Beecher did his writing and editing early in the morning, before breakfast.

According to Jane Shaffer Elsmere in Henry Ward Beecher, the Indiana Years, Beecher’s wife had long ago taught him the habit of rising early. As a result, Beecher said, most of my work on the paper is done before my neighbors are up in the morning. His work included mostly information about gardening and farming, but Beecher never passed a chance to preach. In one passage quoted by Abbott, he told farmers it was very shiftless to build your barnyard so that every rain shall drain it; to build your privy and dig your well close together…

After leaving Indiana with a sharpened writing and editing touch, Henry Ward Beecher contributed to the New York Independent, a newspaper born because others were silent on the slavery question, and edited Congregational Independent. He also founded Christian Union, later renamed Outlook. He was no ordinary newspaperman though; Abbott said the history of journalism counts Henry Ward Beecher one of the two great editors of the United States, one of the two journalists part excellence in America.
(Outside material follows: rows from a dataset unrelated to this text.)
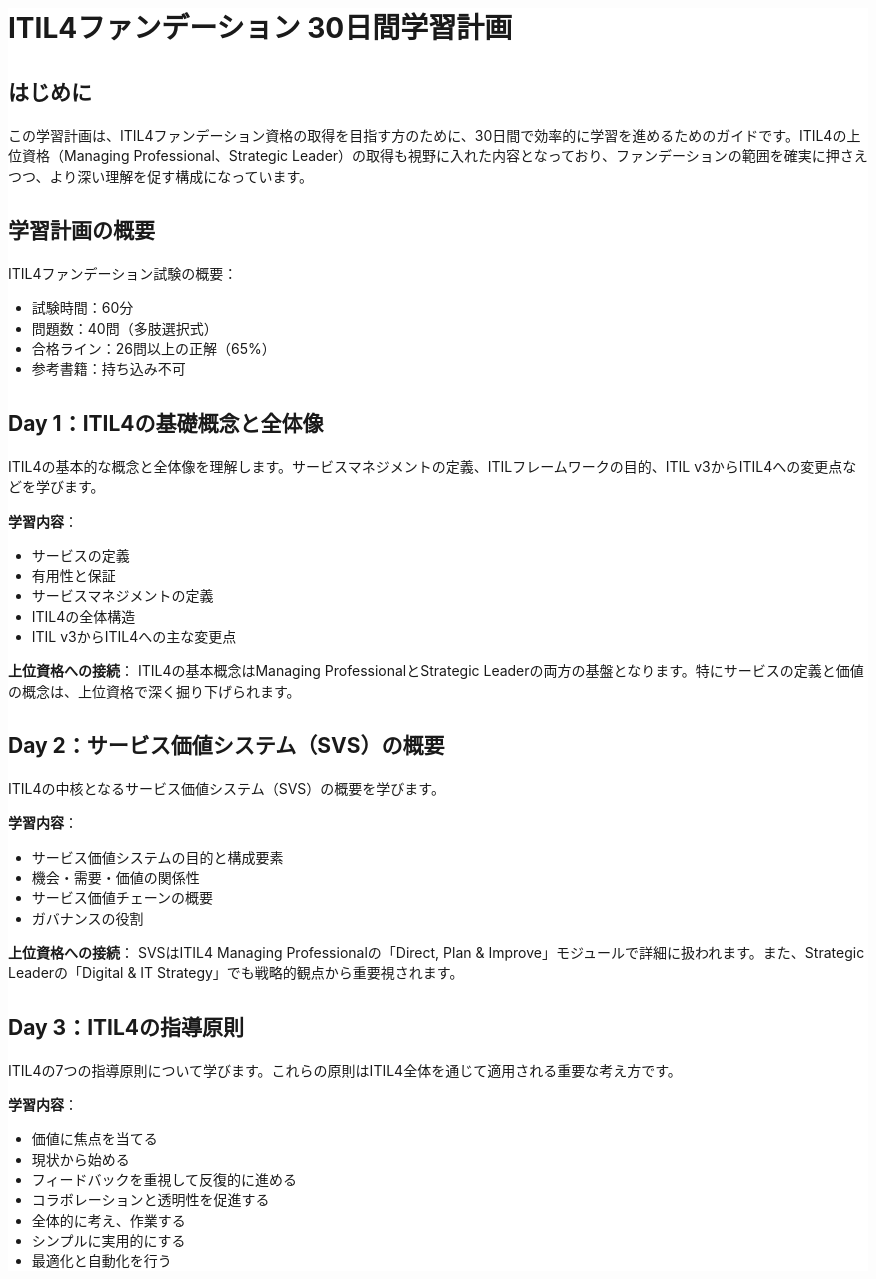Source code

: # ITIL4ファンデーション 30日間学習計画

## はじめに

この学習計画は、ITIL4ファンデーション資格の取得を目指す方のために、30日間で効率的に学習を進めるためのガイドです。ITIL4の上位資格（Managing Professional、Strategic Leader）の取得も視野に入れた内容となっており、ファンデーションの範囲を確実に押さえつつ、より深い理解を促す構成になっています。

## 学習計画の概要

ITIL4ファンデーション試験の概要：
- 試験時間：60分
- 問題数：40問（多肢選択式）
- 合格ライン：26問以上の正解（65%）
- 参考書籍：持ち込み不可

## Day 1：ITIL4の基礎概念と全体像

ITIL4の基本的な概念と全体像を理解します。サービスマネジメントの定義、ITILフレームワークの目的、ITIL v3からITIL4への変更点などを学びます。

**学習内容**：
- サービスの定義
- 有用性と保証
- サービスマネジメントの定義
- ITIL4の全体構造
- ITIL v3からITIL4への主な変更点

**上位資格への接続**：
ITIL4の基本概念はManaging ProfessionalとStrategic Leaderの両方の基盤となります。特にサービスの定義と価値の概念は、上位資格で深く掘り下げられます。

## Day 2：サービス価値システム（SVS）の概要

ITIL4の中核となるサービス価値システム（SVS）の概要を学びます。

**学習内容**：
- サービス価値システムの目的と構成要素
- 機会・需要・価値の関係性
- サービス価値チェーンの概要
- ガバナンスの役割

**上位資格への接続**：
SVSはITIL4 Managing Professionalの「Direct, Plan & Improve」モジュールで詳細に扱われます。また、Strategic Leaderの「Digital & IT Strategy」でも戦略的観点から重要視されます。

## Day 3：ITIL4の指導原則

ITIL4の7つの指導原則について学びます。これらの原則はITIL4全体を通じて適用される重要な考え方です。

**学習内容**：
- 価値に焦点を当てる
- 現状から始める
- フィードバックを重視して反復的に進める
- コラボレーションと透明性を促進する
- 全体的に考え、作業する
- シンプルに実用的にする
- 最適化と自動化を行う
Abbott does not identify the other great American
journalist, but he leaves the impression he was referring to James Harper, founder and publisher of Harper’s New Monthly, Harper’s Weekly and Harper’s Bazaar.

Beecher, said Abbott, was uncommonly gifted as a journalist. And he worked best on deadline. It was, in fact, Beecher’s habit to walk into the Independent newsroom somewhere about the time his manuscript was expected; sometimes boiling over with enthusiasm, sometimes bubbling over with humor.

He sat and talked about anything and everything except about the business before him till the printer’s devil made his final and imperative demand for copy.

Then he caught up his pen, turned to the nearest desk, shut himself up in his shell as impenetrably as if he were a turtle and drove his pen across the paper as if it were a house printing machine and he were an electric battery.

Threw off the pages as he wrote them, leaving the [copy] boy to pick them up and carry them off to the compositor’s room, and, work done, was off, leaving someone else to read proof, correct errors and supply omissions.

But what he wrote in a heat and at a sitting went like a ball from a minirifle, from one end of the land to the other. Wise men shook their heads over his incautious utterances, but they kindled thousands of hearts into ablaze.

The ideas which characterized the Independent during his short editorial charge of the paper have never had their equal in kindling forces in American journalism. It was the eve of the Civil War. It required the man, the time and the audience to produce them. Never before were such man, such time and such audience combined.

Indeed, said Abbott, Beecher’s editorial influence will never cease to be felt in the larger charity, the boarder view of life and the greater independence of thought which he, as much perhaps as any living man has helped to impact American journalism.